To track Pakistan’s current fuel prices and compare with your own calculations, use the Carr.pk fuel price tracker. For fuel-saving strategies, see our 20 proven petrol saving tips. Consider an electric car in Pakistan to eliminate fuel costs entirely.
Frequently Asked Questions
Is petrol cheaper in Pakistan than India?
In USD per litre terms as of June 2026: Pakistan $1.37/L vs India (Delhi) $1.22/L — India is actually nominally cheaper per litre in USD. In terms of affordability relative to income, India is far cheaper — the average Indian can buy 5.8 litres/day of income vs Pakistan’s 3.0 litres/day.
Which South Asian country has the cheapest petrol?
In nominal USD terms as of June 2026: Bangladesh at ~$1.03/L is the cheapest, followed by India at ~$1.22/L, Sri Lanka at ~$1.26/L, Pakistan at ~$1.37/L, and Nepal at ~$1.60/L. However, on affordability-to-income basis, India and Sri Lanka are most affordable and Pakistan/Nepal are least affordable.
Why is Pakistan’s petrol more expensive than India despite lower tax?
India uses domestic refining (IOCL, BPCL, HPCL) for 85%+ of needs — refining margins are controlled domestically.
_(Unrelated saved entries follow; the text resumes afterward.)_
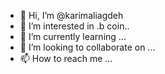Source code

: - 👋 Hi, I’m @karimaliagdeh
- 👀 I’m interested in .b coin..
- 🌱 I’m currently learning ...
- 💞️ I’m looking to collaborate on ...
- 📫 How to reach me ...

<!---
karimaliagdeh/karimaliagdeh is a ✨ special ✨ repository because its `README.md` (this file) appears on your GitHub profile.
You can click the Preview link to take a look at your changes.
--->
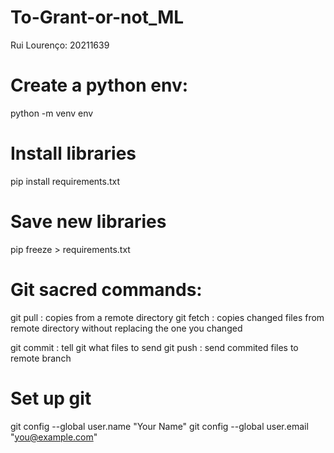 # To-Grant-or-not_ML

Rui Lourenço: 20211639

# Create a python env:
python -m venv env

# Install libraries
pip install requirements.txt

# Save new libraries
pip freeze > requirements.txt


# Git sacred commands:

git pull : copies from a remote directory
git fetch : copies changed files from remote directory without replacing the one you changed

git commit : tell git what files to send
git push : send commited files to remote branch

# Set up  git 

git config --global user.name "Your Name"
git config --global user.email "you@example.com"

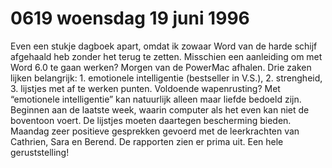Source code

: # 0619 woensdag 19 juni 1996
Even een stukje dagboek apart, omdat ik zowaar Word van de harde schijf afgehaald heb zonder het terug te zetten. Misschien een aanleiding om met Word 6.0 te gaan werken? Morgen van de PowerMac afhalen. Drie zaken lijken belangrijk: 1. emotionele intelligentie (bestseller in V.S.), 2. strengheid, 3. lijstjes met af te werken punten. Voldoende wapenrusting? Met “emotionele intelligentie” kan natuurlijk alleen maar liefde bedoeld zijn. Beginnen aan de laatste week, waarin computer als het even kan niet de boventoon voert. De lijstjes moeten daartegen bescherming bieden. 
Maandag zeer positieve gesprekken gevoerd met de leerkrachten van Cathrien, Sara en Berend. De rapporten zien er prima uit. Een hele geruststelling!
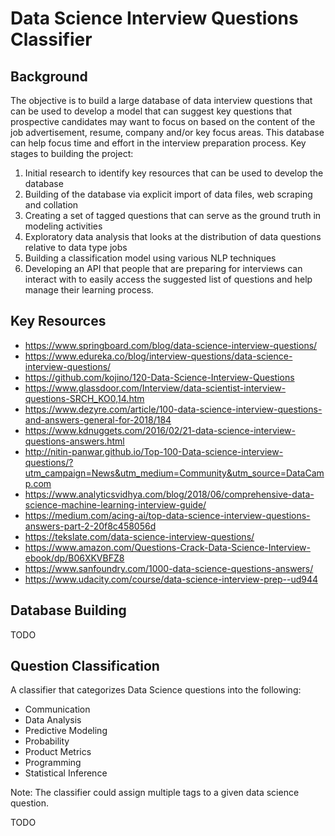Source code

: # Data Science Interview Questions Classifier

## Background

The objective is to build a large database of data interview questions that can be used to develop a model that can suggest key questions that prospective candidates may want to focus on based on the content of the job advertisement, resume, company and/or key focus areas.  This database can help focus time and effort in the interview preparation process.  Key stages to building the project:

1.  Initial research to identify key resources that can be used to develop the database
2.  Building of the database via explicit import of data files, web scraping and collation
3.  Creating a set of tagged questions that can serve as the ground truth in modeling activities
4.  Exploratory data analysis that looks at the distribution of data questions relative to data type jobs
5.  Building a classification model using various NLP techniques
6.  Developing an API that people that are preparing for interviews can interact with to easily access the suggested list of questions and help manage their learning process.

## Key Resources

- https://www.springboard.com/blog/data-science-interview-questions/ 
- https://www.edureka.co/blog/interview-questions/data-science-interview-questions/ 
- https://github.com/kojino/120-Data-Science-Interview-Questions
- https://www.glassdoor.com/Interview/data-scientist-interview-questions-SRCH_KO0,14.htm 
- https://www.dezyre.com/article/100-data-science-interview-questions-and-answers-general-for-2018/184 
- https://www.kdnuggets.com/2016/02/21-data-science-interview-questions-answers.html 
- http://nitin-panwar.github.io/Top-100-Data-science-interview-questions/?utm_campaign=News&utm_medium=Community&utm_source=DataCamp.com 
- https://www.analyticsvidhya.com/blog/2018/06/comprehensive-data-science-machine-learning-interview-guide/ 
- https://medium.com/acing-ai/top-data-science-interview-questions-answers-part-2-20f8c458056d 
- https://tekslate.com/data-science-interview-questions/
- https://www.amazon.com/Questions-Crack-Data-Science-Interview-ebook/dp/B06XKVBFZ8 
- https://www.sanfoundry.com/1000-data-science-questions-answers/
- https://www.udacity.com/course/data-science-interview-prep--ud944 

## Database Building

TODO

## Question Classification

A classifier that categorizes Data Science questions into the following:

* Communication
* Data Analysis
* Predictive Modeling
* Probability
* Product Metrics
* Programming
* Statistical Inference

Note:  The classifier could assign multiple tags to a given data science question.

TODO

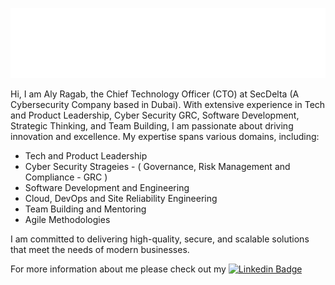 ![](https://github.com/AlyRagab/AlyRagab/blob/main/assets/main.svg)

Hi, I am Aly Ragab, the Chief Technology Officer (CTO) at SecDelta (A Cybersecurity Company based in Dubai). With extensive experience in Tech and Product Leadership, Cyber Security GRC, Software Development, Strategic Thinking, and Team Building, I am passionate about driving innovation and excellence. My expertise spans various domains, including:

- Tech and Product Leadership
- Cyber Security Strageies - ( Governance, Risk Management and Compliance - GRC )
- Software Development and Engineering
- Cloud, DevOps and Site Reliability Engineering
- Team Building and Mentoring
- Agile Methodologies

I am committed to delivering high-quality, secure, and scalable solutions that meet the needs of modern businesses.


For more information about me please check out my
[![Linkedin Badge](https://img.shields.io/badge/-LinkedIn-blue?style=flat-square&logo=Linkedin&logoColor=white&link=https://www.linkedin.com/in/alyragab/)](https://www.linkedin.com/in/alyragab/)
India also sources cheap Russian Urals crude at a 15–20% discount since 2022. Pakistan imports mostly refined product at full Arab Gulf benchmark prices with higher per-unit transport costs. The combination of import dependency and weak currency makes Pakistan’s pre-tax base cost higher.
Does Pakistan subsidize petrol?
No. Pakistan removed fuel subsidies in 2022 under IMF conditionality. The government uses the petroleum levy as a relief tool (reducing it when prices spike), but this is different from a subsidy — it just means collecting less tax, not paying the difference. Pakistan operates full market-based pricing (Import Parity Price model).
Will Pakistan’s petrol price converge with India’s?
Convergence would require Pakistan to either (1) develop significant domestic refining/production capacity, (2) achieve PKR appreciation to historic levels, or (3) receive sustained crude oil subsidies (e.g., from KSA/China). None of these is imminent. The structural gap in per capita income makes Pakistani fuel more painful relative to income than it appears in raw price comparison.